Entries in a dataset:
________

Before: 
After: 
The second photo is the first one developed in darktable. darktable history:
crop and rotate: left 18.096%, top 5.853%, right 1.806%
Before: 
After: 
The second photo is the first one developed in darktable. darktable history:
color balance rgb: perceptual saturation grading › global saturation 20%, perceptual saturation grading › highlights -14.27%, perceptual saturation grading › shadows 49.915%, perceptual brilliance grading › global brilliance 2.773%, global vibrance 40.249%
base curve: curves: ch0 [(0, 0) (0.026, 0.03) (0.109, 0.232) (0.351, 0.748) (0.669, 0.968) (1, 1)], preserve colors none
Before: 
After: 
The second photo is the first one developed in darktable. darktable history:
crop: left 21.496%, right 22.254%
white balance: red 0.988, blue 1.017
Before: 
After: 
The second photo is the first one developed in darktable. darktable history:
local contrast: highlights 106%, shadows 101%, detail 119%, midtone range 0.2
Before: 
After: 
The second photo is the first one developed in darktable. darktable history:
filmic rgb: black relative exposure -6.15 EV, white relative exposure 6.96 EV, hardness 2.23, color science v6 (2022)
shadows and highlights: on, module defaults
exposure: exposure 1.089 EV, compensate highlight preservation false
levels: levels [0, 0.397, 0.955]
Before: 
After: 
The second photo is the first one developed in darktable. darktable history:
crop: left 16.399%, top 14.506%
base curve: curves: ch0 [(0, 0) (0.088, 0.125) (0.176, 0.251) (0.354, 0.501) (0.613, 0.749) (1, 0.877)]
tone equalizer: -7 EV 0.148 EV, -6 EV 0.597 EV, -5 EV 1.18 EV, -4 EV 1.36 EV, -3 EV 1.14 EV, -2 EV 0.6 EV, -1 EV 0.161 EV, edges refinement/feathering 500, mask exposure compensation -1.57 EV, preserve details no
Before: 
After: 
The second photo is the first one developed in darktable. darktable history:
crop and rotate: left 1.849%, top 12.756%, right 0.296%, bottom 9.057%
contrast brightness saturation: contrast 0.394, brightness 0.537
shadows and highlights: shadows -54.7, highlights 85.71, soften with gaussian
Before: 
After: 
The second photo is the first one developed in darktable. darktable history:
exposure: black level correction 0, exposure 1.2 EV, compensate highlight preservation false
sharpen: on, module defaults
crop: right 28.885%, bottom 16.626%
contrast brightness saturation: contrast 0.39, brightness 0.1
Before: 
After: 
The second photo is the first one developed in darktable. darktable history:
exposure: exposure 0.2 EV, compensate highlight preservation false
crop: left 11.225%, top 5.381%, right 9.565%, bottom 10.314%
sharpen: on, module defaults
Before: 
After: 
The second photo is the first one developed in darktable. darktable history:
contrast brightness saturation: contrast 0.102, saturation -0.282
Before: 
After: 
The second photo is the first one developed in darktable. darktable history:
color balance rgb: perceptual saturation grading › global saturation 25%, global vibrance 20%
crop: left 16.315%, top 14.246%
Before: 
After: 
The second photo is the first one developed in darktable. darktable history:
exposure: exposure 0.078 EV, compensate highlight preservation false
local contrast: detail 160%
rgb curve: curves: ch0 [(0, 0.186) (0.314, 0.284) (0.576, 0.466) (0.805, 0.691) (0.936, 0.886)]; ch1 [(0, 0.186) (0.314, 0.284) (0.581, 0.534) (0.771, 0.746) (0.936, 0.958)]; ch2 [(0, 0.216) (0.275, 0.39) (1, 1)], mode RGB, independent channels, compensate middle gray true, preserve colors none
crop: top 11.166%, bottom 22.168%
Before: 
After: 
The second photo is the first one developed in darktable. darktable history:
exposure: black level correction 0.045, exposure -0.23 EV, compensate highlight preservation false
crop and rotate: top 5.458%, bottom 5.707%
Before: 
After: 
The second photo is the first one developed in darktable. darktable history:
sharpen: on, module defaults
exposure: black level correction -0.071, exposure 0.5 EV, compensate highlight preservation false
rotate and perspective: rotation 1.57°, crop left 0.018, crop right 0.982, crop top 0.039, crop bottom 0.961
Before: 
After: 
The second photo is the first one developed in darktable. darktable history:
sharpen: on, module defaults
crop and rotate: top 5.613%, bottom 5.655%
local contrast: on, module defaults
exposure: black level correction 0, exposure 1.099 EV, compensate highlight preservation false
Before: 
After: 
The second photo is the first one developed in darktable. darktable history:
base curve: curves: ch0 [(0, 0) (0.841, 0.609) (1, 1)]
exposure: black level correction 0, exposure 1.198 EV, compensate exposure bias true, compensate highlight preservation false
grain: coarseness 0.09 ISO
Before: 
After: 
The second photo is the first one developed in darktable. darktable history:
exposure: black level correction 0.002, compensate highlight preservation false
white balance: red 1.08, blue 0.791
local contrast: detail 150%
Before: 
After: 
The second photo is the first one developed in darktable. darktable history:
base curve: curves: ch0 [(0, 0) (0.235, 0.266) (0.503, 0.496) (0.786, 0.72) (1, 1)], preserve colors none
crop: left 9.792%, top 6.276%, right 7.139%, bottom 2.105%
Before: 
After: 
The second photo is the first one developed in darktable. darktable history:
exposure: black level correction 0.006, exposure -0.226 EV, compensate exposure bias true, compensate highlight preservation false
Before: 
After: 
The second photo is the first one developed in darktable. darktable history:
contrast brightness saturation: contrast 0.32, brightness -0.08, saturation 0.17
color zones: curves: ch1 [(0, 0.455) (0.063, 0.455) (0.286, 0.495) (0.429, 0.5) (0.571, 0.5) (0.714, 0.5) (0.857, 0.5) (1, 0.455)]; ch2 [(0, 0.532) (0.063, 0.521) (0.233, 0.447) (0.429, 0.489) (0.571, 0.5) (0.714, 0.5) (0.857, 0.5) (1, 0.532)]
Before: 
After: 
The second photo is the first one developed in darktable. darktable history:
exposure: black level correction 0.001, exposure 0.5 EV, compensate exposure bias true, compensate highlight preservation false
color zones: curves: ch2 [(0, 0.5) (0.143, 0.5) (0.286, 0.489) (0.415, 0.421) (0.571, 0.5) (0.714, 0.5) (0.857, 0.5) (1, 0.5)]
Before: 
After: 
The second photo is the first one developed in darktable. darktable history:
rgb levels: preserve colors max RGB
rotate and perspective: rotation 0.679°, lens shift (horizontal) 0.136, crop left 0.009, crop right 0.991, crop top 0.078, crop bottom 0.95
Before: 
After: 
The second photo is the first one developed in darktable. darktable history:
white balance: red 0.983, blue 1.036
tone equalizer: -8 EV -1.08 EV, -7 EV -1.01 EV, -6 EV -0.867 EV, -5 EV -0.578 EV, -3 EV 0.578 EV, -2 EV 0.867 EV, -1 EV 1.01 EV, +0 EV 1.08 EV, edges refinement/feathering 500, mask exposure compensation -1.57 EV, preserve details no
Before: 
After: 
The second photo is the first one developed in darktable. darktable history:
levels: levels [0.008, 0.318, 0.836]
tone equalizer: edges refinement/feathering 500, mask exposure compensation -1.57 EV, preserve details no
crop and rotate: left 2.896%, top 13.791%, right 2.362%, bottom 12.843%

________

REQUIREMENTS » Rename "darktable history" to "processing history" throughout the entries and leave every other line untouched.

ANSWER TO THIS PROBLEM »
Before: 
After: 
The second photo is the first one developed in darktable. processing history:
crop and rotate: left 18.096%, top 5.853%, right 1.806%
Before: 
After: 
The second photo is the first one developed in darktable. processing history:
color balance rgb: perceptual saturation grading › global saturation 20%, perceptual saturation grading › highlights -14.27%, perceptual saturation grading › shadows 49.915%, perceptual brilliance grading › global brilliance 2.773%, global vibrance 40.249%
base curve: curves: ch0 [(0, 0) (0.026, 0.03) (0.109, 0.232) (0.351, 0.748) (0.669, 0.968) (1, 1)], preserve colors none
Before: 
After: 
The second photo is the first one developed in darktable. processing history:
crop: left 21.496%, right 22.254%
white balance: red 0.988, blue 1.017
Before: 
After: 
The second photo is the first one developed in darktable. processing history:
local contrast: highlights 106%, shadows 101%, detail 119%, midtone range 0.2
Before: 
After: 
The second photo is the first one developed in darktable. processing history:
filmic rgb: black relative exposure -6.15 EV, white relative exposure 6.96 EV, hardness 2.23, color science v6 (2022)
shadows and highlights: on, module defaults
exposure: exposure 1.089 EV, compensate highlight preservation false
levels: levels [0, 0.397, 0.955]
Before: 
After: 
The second photo is the first one developed in darktable. processing history:
crop: left 16.399%, top 14.506%
base curve: curves: ch0 [(0, 0) (0.088, 0.125) (0.176, 0.251) (0.354, 0.501) (0.613, 0.749) (1, 0.877)]
tone equalizer: -7 EV 0.148 EV, -6 EV 0.597 EV, -5 EV 1.18 EV, -4 EV 1.36 EV, -3 EV 1.14 EV, -2 EV 0.6 EV, -1 EV 0.161 EV, edges refinement/feathering 500, mask exposure compensation -1.57 EV, preserve details no
Before: 
After: 
The second photo is the first one developed in darktable. processing history:
crop and rotate: left 1.849%, top 12.756%, right 0.296%, bottom 9.057%
contrast brightness saturation: contrast 0.394, brightness 0.537
shadows and highlights: shadows -54.7, highlights 85.71, soften with gaussian
Before: 
After: 
The second photo is the first one developed in darktable. processing history:
exposure: black level correction 0, exposure 1.2 EV, compensate highlight preservation false
sharpen: on, module defaults
crop: right 28.885%, bottom 16.626%
contrast brightness saturation: contrast 0.39, brightness 0.1
Before: 
After: 
The second photo is the first one developed in darktable. processing history:
exposure: exposure 0.2 EV, compensate highlight preservation false
crop: left 11.225%, top 5.381%, right 9.565%, bottom 10.314%
sharpen: on, module defaults
Before: 
After: 
The second photo is the first one developed in darktable. processing history:
contrast brightness saturation: contrast 0.102, saturation -0.282
Before: 
After: 
The second photo is the first one developed in darktable. processing history:
color balance rgb: perceptual saturation grading › global saturation 25%, global vibrance 20%
crop: left 16.315%, top 14.246%
Before: 
After: 
The second photo is the first one developed in darktable. processing history:
exposure: exposure 0.078 EV, compensate highlight preservation false
local contrast: detail 160%
rgb curve: curves: ch0 [(0, 0.186) (0.314, 0.284) (0.576, 0.466) (0.805, 0.691) (0.936, 0.886)]; ch1 [(0, 0.186) (0.314, 0.284) (0.581, 0.534) (0.771, 0.746) (0.936, 0.958)]; ch2 [(0, 0.216) (0.275, 0.39) (1, 1)], mode RGB, independent channels, compensate middle gray true, preserve colors none
crop: top 11.166%, bottom 22.168%
Before: 
After: 
The second photo is the first one developed in darktable. processing history:
exposure: black level correction 0.045, exposure -0.23 EV, compensate highlight preservation false
crop and rotate: top 5.458%, bottom 5.707%
Before: 
After: 
The second photo is the first one developed in darktable. processing history:
sharpen: on, module defaults
exposure: black level correction -0.071, exposure 0.5 EV, compensate highlight preservation false
rotate and perspective: rotation 1.57°, crop left 0.018, crop right 0.982, crop top 0.039, crop bottom 0.961
Before: 
After: 
The second photo is the first one developed in darktable. processing history:
sharpen: on, module defaults
crop and rotate: top 5.613%, bottom 5.655%
local contrast: on, module defaults
exposure: black level correction 0, exposure 1.099 EV, compensate highlight preservation false
Before: 
After: 
The second photo is the first one developed in darktable. processing history:
base curve: curves: ch0 [(0, 0) (0.841, 0.609) (1, 1)]
exposure: black level correction 0, exposure 1.198 EV, compensate exposure bias true, compensate highlight preservation false
grain: coarseness 0.09 ISO
Before: 
After: 
The second photo is the first one developed in darktable. processing history:
exposure: black level correction 0.002, compensate highlight preservation false
white balance: red 1.08, blue 0.791
local contrast: detail 150%
Before: 
After: 
The second photo is the first one developed in darktable. processing history:
base curve: curves: ch0 [(0, 0) (0.235, 0.266) (0.503, 0.496) (0.786, 0.72) (1, 1)], preserve colors none
crop: left 9.792%, top 6.276%, right 7.139%, bottom 2.105%
Before: 
After: 
The second photo is the first one developed in darktable. processing history:
exposure: black level correction 0.006, exposure -0.226 EV, compensate exposure bias true, compensate highlight preservation false
Before: 
After: 
The second photo is the first one developed in darktable. processing history:
contrast brightness saturation: contrast 0.32, brightness -0.08, saturation 0.17
color zones: curves: ch1 [(0, 0.455) (0.063, 0.455) (0.286, 0.495) (0.429, 0.5) (0.571, 0.5) (0.714, 0.5) (0.857, 0.5) (1, 0.455)]; ch2 [(0, 0.532) (0.063, 0.521) (0.233, 0.447) (0.429, 0.489) (0.571, 0.5) (0.714, 0.5) (0.857, 0.5) (1, 0.532)]
Before: 
After: 
The second photo is the first one developed in darktable. processing history:
exposure: black level correction 0.001, exposure 0.5 EV, compensate exposure bias true, compensate highlight preservation false
color zones: curves: ch2 [(0, 0.5) (0.143, 0.5) (0.286, 0.489) (0.415, 0.421) (0.571, 0.5) (0.714, 0.5) (0.857, 0.5) (1, 0.5)]
Before: 
After: 
The second photo is the first one developed in darktable. processing history:
rgb levels: preserve colors max RGB
rotate and perspective: rotation 0.679°, lens shift (horizontal) 0.136, crop left 0.009, crop right 0.991, crop top 0.078, crop bottom 0.95
Before: 
After: 
The second photo is the first one developed in darktable. processing history:
white balance: red 0.983, blue 1.036
tone equalizer: -8 EV -1.08 EV, -7 EV -1.01 EV, -6 EV -0.867 EV, -5 EV -0.578 EV, -3 EV 0.578 EV, -2 EV 0.867 EV, -1 EV 1.01 EV, +0 EV 1.08 EV, edges refinement/feathering 500, mask exposure compensation -1.57 EV, preserve details no
Before: 
After: 
The second photo is the first one developed in darktable. processing history:
levels: levels [0.008, 0.318, 0.836]
tone equalizer: edges refinement/feathering 500, mask exposure compensation -1.57 EV, preserve details no
crop and rotate: left 2.896%, top 13.791%, right 2.362%, bottom 12.843%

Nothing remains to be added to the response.